Философия, политика, искусство, просвещение

Давнее. Луначарский

О поле, поле, кто тебя
Усеял мертвыми костями…

Луначарский

Этого молодого блондина в пенсне, довольно благодушного, встретил я некогда в Петербурге, в доме знакомых: студента естественника и его жены акушерки. Сам я тоже студент, место сумрачное, где-то меж Лиговкой и Пятью Углами. Маленькая квартирка, таинственные личности, «явки». Сам Ленин там бывал (но я его ни разу не встретил). Совсем нет солнечного луча в этом мире, где приятельница моего детства, друг хозяев, благоговейно наливала и подавала Ленину кофе и где сильно попахивало воздухом «Бесов».

Но человек молод, ему все еще интересно, мир так неясноогромен, в нем всему есть место – и жаргону с «массовками», «студенчеством», «рабочими массами», «Путейкой», и мечтам, и тоске.
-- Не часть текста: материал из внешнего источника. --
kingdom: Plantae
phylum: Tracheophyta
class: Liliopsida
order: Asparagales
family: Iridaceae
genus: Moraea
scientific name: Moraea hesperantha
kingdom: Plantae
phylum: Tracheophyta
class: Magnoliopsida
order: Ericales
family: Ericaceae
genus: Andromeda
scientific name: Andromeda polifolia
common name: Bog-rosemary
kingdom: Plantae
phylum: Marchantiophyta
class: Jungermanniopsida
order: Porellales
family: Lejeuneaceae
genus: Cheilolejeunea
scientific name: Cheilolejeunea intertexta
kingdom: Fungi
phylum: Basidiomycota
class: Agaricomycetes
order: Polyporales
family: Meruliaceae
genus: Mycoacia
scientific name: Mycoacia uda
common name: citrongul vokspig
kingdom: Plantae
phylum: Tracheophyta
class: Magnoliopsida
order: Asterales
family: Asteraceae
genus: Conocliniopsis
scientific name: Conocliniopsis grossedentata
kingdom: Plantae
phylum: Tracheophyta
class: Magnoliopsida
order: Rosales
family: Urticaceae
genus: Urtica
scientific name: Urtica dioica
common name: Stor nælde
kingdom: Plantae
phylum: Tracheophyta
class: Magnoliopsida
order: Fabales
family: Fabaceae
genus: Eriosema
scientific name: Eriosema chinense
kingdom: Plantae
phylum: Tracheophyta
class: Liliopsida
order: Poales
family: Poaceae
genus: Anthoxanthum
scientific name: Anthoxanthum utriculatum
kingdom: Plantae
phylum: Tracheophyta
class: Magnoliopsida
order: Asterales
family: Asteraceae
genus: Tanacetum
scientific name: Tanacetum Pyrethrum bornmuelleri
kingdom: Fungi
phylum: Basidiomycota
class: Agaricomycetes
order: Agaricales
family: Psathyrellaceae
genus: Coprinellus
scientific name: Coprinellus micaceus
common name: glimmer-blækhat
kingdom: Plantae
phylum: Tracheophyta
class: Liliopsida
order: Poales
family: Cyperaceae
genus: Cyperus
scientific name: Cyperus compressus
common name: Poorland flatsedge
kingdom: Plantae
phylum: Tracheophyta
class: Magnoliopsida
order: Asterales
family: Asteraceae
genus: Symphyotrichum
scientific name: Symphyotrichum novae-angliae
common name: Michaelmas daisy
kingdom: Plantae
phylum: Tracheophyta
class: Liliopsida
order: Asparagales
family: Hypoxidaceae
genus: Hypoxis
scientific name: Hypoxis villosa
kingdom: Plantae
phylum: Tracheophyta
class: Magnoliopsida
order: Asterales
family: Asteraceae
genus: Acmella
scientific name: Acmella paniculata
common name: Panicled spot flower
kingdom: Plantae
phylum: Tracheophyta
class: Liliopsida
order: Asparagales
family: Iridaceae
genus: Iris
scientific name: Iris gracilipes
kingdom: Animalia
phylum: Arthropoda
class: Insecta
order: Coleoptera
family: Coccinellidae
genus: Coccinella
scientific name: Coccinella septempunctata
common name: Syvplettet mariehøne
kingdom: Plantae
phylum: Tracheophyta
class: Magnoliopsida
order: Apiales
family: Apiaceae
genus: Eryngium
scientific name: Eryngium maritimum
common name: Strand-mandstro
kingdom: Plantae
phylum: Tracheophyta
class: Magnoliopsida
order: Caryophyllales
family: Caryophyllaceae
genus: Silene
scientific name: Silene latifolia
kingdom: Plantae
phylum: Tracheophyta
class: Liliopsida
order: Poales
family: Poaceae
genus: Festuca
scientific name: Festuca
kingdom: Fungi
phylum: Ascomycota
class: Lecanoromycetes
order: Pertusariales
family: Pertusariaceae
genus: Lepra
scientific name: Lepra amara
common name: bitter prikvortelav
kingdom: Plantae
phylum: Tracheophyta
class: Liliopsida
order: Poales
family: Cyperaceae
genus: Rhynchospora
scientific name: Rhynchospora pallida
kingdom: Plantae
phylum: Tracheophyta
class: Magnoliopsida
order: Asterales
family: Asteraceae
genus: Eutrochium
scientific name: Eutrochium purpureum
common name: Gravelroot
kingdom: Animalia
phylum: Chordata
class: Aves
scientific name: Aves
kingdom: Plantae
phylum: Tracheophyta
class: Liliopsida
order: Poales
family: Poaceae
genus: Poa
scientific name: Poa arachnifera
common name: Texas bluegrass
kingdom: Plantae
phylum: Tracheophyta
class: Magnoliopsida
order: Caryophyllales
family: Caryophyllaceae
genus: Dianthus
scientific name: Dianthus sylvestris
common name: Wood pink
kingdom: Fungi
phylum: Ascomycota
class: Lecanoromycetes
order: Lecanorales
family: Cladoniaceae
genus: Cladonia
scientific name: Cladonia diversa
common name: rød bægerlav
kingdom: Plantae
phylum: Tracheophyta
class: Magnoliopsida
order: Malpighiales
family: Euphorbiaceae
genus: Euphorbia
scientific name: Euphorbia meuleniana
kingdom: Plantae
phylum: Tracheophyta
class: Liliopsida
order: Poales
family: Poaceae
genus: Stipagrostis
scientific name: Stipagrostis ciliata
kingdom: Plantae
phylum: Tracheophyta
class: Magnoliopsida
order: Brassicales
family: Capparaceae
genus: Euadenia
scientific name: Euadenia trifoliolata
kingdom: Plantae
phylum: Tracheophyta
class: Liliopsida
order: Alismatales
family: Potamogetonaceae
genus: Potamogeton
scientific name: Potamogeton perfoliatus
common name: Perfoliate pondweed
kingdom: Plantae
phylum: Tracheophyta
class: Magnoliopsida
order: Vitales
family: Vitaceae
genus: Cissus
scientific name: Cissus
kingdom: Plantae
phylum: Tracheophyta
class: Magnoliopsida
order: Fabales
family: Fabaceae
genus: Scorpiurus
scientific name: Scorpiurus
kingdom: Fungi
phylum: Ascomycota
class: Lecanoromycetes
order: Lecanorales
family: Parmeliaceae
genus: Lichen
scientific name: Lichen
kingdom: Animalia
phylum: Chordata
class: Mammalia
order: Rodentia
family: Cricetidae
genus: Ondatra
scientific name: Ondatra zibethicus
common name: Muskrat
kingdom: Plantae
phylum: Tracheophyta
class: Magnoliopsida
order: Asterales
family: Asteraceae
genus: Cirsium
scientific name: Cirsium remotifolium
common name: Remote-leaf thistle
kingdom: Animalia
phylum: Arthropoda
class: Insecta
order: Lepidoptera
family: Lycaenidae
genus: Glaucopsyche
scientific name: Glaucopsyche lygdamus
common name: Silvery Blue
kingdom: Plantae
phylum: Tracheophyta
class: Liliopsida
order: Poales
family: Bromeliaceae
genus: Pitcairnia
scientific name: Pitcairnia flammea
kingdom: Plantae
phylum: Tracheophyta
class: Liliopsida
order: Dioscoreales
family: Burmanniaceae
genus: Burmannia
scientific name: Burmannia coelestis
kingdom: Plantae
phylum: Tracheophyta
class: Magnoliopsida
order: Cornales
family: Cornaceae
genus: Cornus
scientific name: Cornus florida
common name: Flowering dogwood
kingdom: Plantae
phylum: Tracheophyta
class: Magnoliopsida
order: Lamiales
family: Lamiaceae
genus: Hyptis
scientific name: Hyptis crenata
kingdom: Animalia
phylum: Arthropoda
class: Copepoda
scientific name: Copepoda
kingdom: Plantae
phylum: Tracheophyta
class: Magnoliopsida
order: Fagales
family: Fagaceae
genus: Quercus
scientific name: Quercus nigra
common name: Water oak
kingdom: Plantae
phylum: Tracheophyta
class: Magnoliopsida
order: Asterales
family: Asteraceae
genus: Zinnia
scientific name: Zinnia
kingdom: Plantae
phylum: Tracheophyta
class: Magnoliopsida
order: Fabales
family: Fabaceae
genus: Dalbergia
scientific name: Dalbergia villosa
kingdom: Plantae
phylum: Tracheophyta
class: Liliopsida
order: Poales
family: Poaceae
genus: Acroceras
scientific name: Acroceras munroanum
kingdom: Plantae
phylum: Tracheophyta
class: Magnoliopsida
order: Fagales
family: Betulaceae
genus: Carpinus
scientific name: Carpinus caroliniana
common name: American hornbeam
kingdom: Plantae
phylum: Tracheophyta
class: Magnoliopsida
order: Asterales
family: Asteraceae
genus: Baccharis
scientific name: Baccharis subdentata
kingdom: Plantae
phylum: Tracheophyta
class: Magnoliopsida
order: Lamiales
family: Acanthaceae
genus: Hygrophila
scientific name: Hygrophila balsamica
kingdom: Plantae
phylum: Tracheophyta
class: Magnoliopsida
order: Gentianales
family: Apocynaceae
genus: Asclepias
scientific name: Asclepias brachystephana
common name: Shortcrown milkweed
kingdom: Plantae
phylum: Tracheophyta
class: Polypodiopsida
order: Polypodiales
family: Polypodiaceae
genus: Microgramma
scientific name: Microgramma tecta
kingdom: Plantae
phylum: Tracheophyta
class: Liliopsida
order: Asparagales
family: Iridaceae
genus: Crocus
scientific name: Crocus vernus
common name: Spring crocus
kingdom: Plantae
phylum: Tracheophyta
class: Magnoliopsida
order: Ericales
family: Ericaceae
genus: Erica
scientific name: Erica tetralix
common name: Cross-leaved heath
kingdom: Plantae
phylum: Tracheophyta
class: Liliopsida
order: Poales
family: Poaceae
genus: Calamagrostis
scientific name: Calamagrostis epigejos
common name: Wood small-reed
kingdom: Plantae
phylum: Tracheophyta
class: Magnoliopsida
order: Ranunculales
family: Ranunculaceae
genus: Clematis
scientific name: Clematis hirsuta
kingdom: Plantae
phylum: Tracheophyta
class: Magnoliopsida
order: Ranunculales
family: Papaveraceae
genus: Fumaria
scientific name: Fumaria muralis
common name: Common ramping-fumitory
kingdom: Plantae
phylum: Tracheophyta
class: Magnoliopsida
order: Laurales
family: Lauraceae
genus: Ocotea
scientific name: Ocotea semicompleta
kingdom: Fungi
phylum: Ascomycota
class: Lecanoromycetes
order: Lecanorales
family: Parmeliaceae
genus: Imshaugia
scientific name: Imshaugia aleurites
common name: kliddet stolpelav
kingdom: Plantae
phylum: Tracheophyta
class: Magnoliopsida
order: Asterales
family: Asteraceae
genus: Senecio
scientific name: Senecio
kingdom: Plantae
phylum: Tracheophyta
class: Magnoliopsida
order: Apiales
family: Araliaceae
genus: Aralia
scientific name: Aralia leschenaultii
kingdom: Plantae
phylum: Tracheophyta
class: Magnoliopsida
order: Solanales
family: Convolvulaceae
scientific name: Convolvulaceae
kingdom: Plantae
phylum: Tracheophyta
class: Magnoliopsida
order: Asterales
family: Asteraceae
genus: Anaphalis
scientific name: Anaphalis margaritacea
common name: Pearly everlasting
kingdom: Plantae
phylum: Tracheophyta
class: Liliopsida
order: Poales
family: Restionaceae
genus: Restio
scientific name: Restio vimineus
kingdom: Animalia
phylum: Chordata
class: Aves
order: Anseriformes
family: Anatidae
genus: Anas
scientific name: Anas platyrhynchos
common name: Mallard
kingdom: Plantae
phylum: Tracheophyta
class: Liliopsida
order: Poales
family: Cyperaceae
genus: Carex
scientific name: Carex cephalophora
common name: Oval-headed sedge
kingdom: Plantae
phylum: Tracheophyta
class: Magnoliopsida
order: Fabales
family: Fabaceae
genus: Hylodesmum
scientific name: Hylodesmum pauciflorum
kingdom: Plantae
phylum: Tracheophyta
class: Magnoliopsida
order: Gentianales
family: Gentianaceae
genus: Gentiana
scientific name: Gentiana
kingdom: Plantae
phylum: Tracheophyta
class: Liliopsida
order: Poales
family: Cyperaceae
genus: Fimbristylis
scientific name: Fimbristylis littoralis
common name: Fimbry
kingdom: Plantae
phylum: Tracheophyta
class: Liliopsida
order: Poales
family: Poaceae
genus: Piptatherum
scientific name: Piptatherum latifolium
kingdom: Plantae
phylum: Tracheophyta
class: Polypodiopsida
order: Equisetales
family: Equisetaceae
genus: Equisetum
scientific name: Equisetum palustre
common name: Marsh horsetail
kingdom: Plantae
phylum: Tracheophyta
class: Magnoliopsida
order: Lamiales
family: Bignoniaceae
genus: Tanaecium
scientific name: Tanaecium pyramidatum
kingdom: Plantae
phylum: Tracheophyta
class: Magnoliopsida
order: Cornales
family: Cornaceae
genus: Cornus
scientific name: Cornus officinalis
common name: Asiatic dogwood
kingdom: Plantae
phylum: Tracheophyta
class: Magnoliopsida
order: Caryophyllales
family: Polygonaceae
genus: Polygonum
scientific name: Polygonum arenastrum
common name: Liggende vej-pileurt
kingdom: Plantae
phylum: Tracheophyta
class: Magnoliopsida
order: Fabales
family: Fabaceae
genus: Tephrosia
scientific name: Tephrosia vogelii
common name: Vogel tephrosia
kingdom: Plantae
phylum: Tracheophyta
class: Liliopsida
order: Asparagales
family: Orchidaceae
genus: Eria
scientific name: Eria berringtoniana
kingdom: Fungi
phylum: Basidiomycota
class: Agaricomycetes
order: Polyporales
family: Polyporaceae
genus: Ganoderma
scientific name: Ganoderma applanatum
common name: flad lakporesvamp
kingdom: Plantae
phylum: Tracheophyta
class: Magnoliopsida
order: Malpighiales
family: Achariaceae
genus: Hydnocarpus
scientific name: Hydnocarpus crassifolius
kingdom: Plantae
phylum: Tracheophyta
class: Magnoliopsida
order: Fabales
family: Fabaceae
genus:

Какие-то личности появляются, довольно таинственные, шепчутся с хозяином – исчезают. Я тут случайно, из другого мира. Думаю, здешние относились ко мне иронически. Но вот этот блондин как-то приветливей, вносит оживление, смех, не чужд искусствам и литературе – вообще впечатление от него более легкое, даже с каким-то просветом.

Петербург ушел, вместе с раннею юностью, одиночеством и заброшенностью. В Москве легче. И жизнь не та. Намечается будущий путь. И крылатым сиянием входит в нее спутник – уже навсегда.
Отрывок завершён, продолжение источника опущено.